::: Document segment :::

You are viewing a plain text version of this content. The canonical link for it is here.
Posted to user@pig.apache.org by Prashanth Pappu <pr...@conviva.com> on 2008/08/14 20:53:59 UTC

DataAtom Types

I think we discussed a similar issue sometime ago about problems with PIG's
implicit comparisons and DataAtoms.

Here's an example -

> describe A;
A:(X,Y)

> A={(1,2),(2,3)};
> B = foreach A generate X+1 as U, Y as V;
> cogroup_AB = cogroup A by X and B by U;

What do we expect cogroup_AB to contain? In the current implementation, it
is null. This is because B is {(2.0,2), (3.0,3)}. And cogroup uses default
comparator in DataAtoms which is essentially a String comparator (according
to which "2.0" ne "2").

>
return (type == Type.STRING ) ? stringVal.compareTo(dOther.stringVal) :
            WritableComparator.compareBytes(binaryVal, 0, binaryVal.length,
                                            dOther.binaryVal, 0,
                                            dOther.binaryVal.length);
>

I would like to hear comments on how others are dealing with these issues.
-- Is there a simple PIG script level method of dealing with this issue?

::: Data shown :::

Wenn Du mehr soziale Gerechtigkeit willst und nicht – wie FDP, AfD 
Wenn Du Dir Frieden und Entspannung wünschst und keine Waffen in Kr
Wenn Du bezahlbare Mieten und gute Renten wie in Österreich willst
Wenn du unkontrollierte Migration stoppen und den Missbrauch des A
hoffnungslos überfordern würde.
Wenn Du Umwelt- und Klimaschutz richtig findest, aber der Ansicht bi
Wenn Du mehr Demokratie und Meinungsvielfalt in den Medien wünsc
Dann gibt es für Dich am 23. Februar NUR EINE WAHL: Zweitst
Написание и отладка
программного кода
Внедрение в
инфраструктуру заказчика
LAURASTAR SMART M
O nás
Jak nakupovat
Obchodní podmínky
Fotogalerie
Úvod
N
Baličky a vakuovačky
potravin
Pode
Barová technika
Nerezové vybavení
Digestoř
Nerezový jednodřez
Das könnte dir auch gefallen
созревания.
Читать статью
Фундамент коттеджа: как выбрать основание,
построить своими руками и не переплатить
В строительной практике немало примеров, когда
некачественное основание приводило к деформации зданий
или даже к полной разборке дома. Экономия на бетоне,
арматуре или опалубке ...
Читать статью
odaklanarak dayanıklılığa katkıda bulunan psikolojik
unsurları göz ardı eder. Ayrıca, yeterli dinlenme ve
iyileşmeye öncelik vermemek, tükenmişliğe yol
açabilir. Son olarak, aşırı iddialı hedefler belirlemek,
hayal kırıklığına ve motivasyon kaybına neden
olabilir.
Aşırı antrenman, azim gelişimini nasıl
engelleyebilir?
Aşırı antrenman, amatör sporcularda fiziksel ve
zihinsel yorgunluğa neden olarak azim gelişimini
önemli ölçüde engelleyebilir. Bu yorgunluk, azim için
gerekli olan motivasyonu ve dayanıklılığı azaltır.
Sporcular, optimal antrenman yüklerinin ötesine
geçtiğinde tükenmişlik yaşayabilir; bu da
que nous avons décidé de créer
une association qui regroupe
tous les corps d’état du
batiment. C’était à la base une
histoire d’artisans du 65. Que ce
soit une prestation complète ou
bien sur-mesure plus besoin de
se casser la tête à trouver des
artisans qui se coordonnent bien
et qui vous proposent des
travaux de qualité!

:::

-- Tasks --
- 1) List every field name used in the Pig example in the forum post on DataAtom comparisons.
- 2) Return the lines of the extracted page text data exactly as they appear, starting at the first line of the records and stopping after the line that contains "que nous avons décidé de créer".

-- Solutions to the exercise --
- 1) X, Y, U, V

- 2)
Wenn Du mehr soziale Gerechtigkeit willst und nicht – wie FDP, AfD 
Wenn Du Dir Frieden und Entspannung wünschst und keine Waffen in Kr
Wenn Du bezahlbare Mieten und gute Renten wie in Österreich willst
Wenn du unkontrollierte Migration stoppen und den Missbrauch des A
hoffnungslos überfordern würde.
Wenn Du Umwelt- und Klimaschutz richtig findest, aber der Ansicht bi
Wenn Du mehr Demokratie und Meinungsvielfalt in den Medien wünsc
Dann gibt es für Dich am 23. Februar NUR EINE WAHL: Zweitst
Написание и отладка
программного кода
Внедрение в
инфраструктуру заказчика
LAURASTAR SMART M
O nás
Jak nakupovat
Obchodní podmínky
Fotogalerie
Úvod
N
Baličky a vakuovačky
potravin
Pode
Barová technika
Nerezové vybavení
Digestoř
Nerezový jednodřez
Das könnte dir auch gefallen
созревания.
Читать статью
Фундамент коттеджа: как выбрать основание,
построить своими руками и не переплатить
В строительной практике немало примеров, когда
некачественное основание приводило к деформации зданий
или даже к полной разборке дома. Экономия на бетоне,
арматуре или опалубке ...
Читать статью
odaklanarak dayanıklılığa katkıda bulunan psikolojik
unsurları göz ardı eder. Ayrıca, yeterli dinlenme ve
iyileşmeye öncelik vermemek, tükenmişliğe yol
açabilir. Son olarak, aşırı iddialı hedefler belirlemek,
hayal kırıklığına ve motivasyon kaybına neden
olabilir.
Aşırı antrenman, azim gelişimini nasıl
engelleyebilir?
Aşırı antrenman, amatör sporcularda fiziksel ve
zihinsel yorgunluğa neden olarak azim gelişimini
önemli ölçüde engelleyebilir. Bu yorgunluk, azim için
gerekli olan motivasyonu ve dayanıklılığı azaltır.
Sporcular, optimal antrenman yüklerinin ötesine
geçtiğinde tükenmişlik yaşayabilir; bu da
que nous avons décidé de créer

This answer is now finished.